Jammu (J&K): Former Chief Minister of Jammu and Kashmir Dr Farooq Abdullah on Monday said he believed that Qatar sentencing eight former Indian Naval veterans to death could be a fallout of India's stance on the ongoing Israel-Palestine war.

Speaking to ETV Bharat over the phone, Abdullah said Qatar was sitting on the issue for three years and it was surprising that the judgment came around the time India was trying to strike a balance between maintaining its friendly relations with Israel and showing some sympathy for the Palestinian cause. A clear tilt towards the former was seen when India refused to back a UN General Assembly vote on the Gaza ceasefire on October 27.

On October 26, a court in Qatar sentenced eight former Indian Navy officers, who had been working for a private company, to death. India's Ministry of External said that it was “deeply shocked” by the judgment and was looking at all legal options. The charges against the eight were not made public, however, according to media reports, they were detained on suspicion of passing down classified information to a third country.

Asked whether India's attitude on the issue of Hamas and Palestine could be the reason for Qatar's decision, Dr Abdullah said, “They (Qatar) were sitting on that issue for three years. But nothing happened. Now the judgment has come. You saw that Qatar immediately sentenced those (former) navy personnel to death. Judgment comes after waiting for three years, this shows that people there too (Qatar government) may not want to agree with us on what our (India's) stand is."

The veteran politician expressed disappointment over the attitude of the Indian government on the issue of Palestine. “We (India) have always spoken in favour of Palestine. However, the statement given by the Prime Minister was completely against that stand. But later, Ministry of External Affairs clarified that our policy has been the same."

On October 7, the day Hamas ignited the war with a brutal incursion into Israel, Prime Minister Narendra Modi said India stood in solidarity with Israel. “Deeply shocked by the news of terrorist attacks in Israel.
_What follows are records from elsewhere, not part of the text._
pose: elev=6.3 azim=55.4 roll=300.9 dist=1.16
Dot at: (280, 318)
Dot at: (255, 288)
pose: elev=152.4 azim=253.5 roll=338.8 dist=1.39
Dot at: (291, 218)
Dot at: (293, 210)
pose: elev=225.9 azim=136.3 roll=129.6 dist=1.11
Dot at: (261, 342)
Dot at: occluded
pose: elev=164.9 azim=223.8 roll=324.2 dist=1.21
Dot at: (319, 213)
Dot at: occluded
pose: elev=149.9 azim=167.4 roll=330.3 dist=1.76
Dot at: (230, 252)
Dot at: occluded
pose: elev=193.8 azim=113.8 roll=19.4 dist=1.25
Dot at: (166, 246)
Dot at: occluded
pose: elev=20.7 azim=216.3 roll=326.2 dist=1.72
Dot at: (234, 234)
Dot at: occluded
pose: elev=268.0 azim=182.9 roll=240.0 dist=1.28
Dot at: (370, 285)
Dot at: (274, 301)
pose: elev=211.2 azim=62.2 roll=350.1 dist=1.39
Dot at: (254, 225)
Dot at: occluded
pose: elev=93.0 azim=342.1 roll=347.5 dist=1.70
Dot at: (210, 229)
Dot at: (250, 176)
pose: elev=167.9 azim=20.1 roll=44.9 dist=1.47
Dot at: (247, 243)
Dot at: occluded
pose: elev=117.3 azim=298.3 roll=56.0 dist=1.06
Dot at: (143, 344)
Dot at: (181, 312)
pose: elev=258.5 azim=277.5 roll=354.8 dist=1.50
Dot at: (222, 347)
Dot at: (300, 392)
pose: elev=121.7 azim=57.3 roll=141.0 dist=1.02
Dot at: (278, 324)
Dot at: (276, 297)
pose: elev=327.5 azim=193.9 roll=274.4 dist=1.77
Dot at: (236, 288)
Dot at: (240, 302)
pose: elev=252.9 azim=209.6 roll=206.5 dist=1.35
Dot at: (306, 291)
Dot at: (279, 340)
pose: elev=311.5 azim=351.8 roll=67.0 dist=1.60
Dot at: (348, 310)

Our thoughts and prayers are with the innocent victims and their families. We stand in solidarity with Israel at this difficult hour,” Modi posted on X.

Days later, the Ministry of External Affairs had to issue a statement reiterating its long-standing stance that India supported the establishment of a "sovereign, independent and viable state of Palestine". However, abstaining from the UN resolution in favour of a ceasefire in Gaza, where Israel has killed over 8,000 people including nearly 3,500 children, was a major indicator of the shifting stances in BJP-ruled India.

"It was not good to abstain from the United Nations resolution which was asking for humanitarian aid for Palestine. That was very wrong and because of that our friends in Arab countries would have felt very bad about it," Abdullah opined.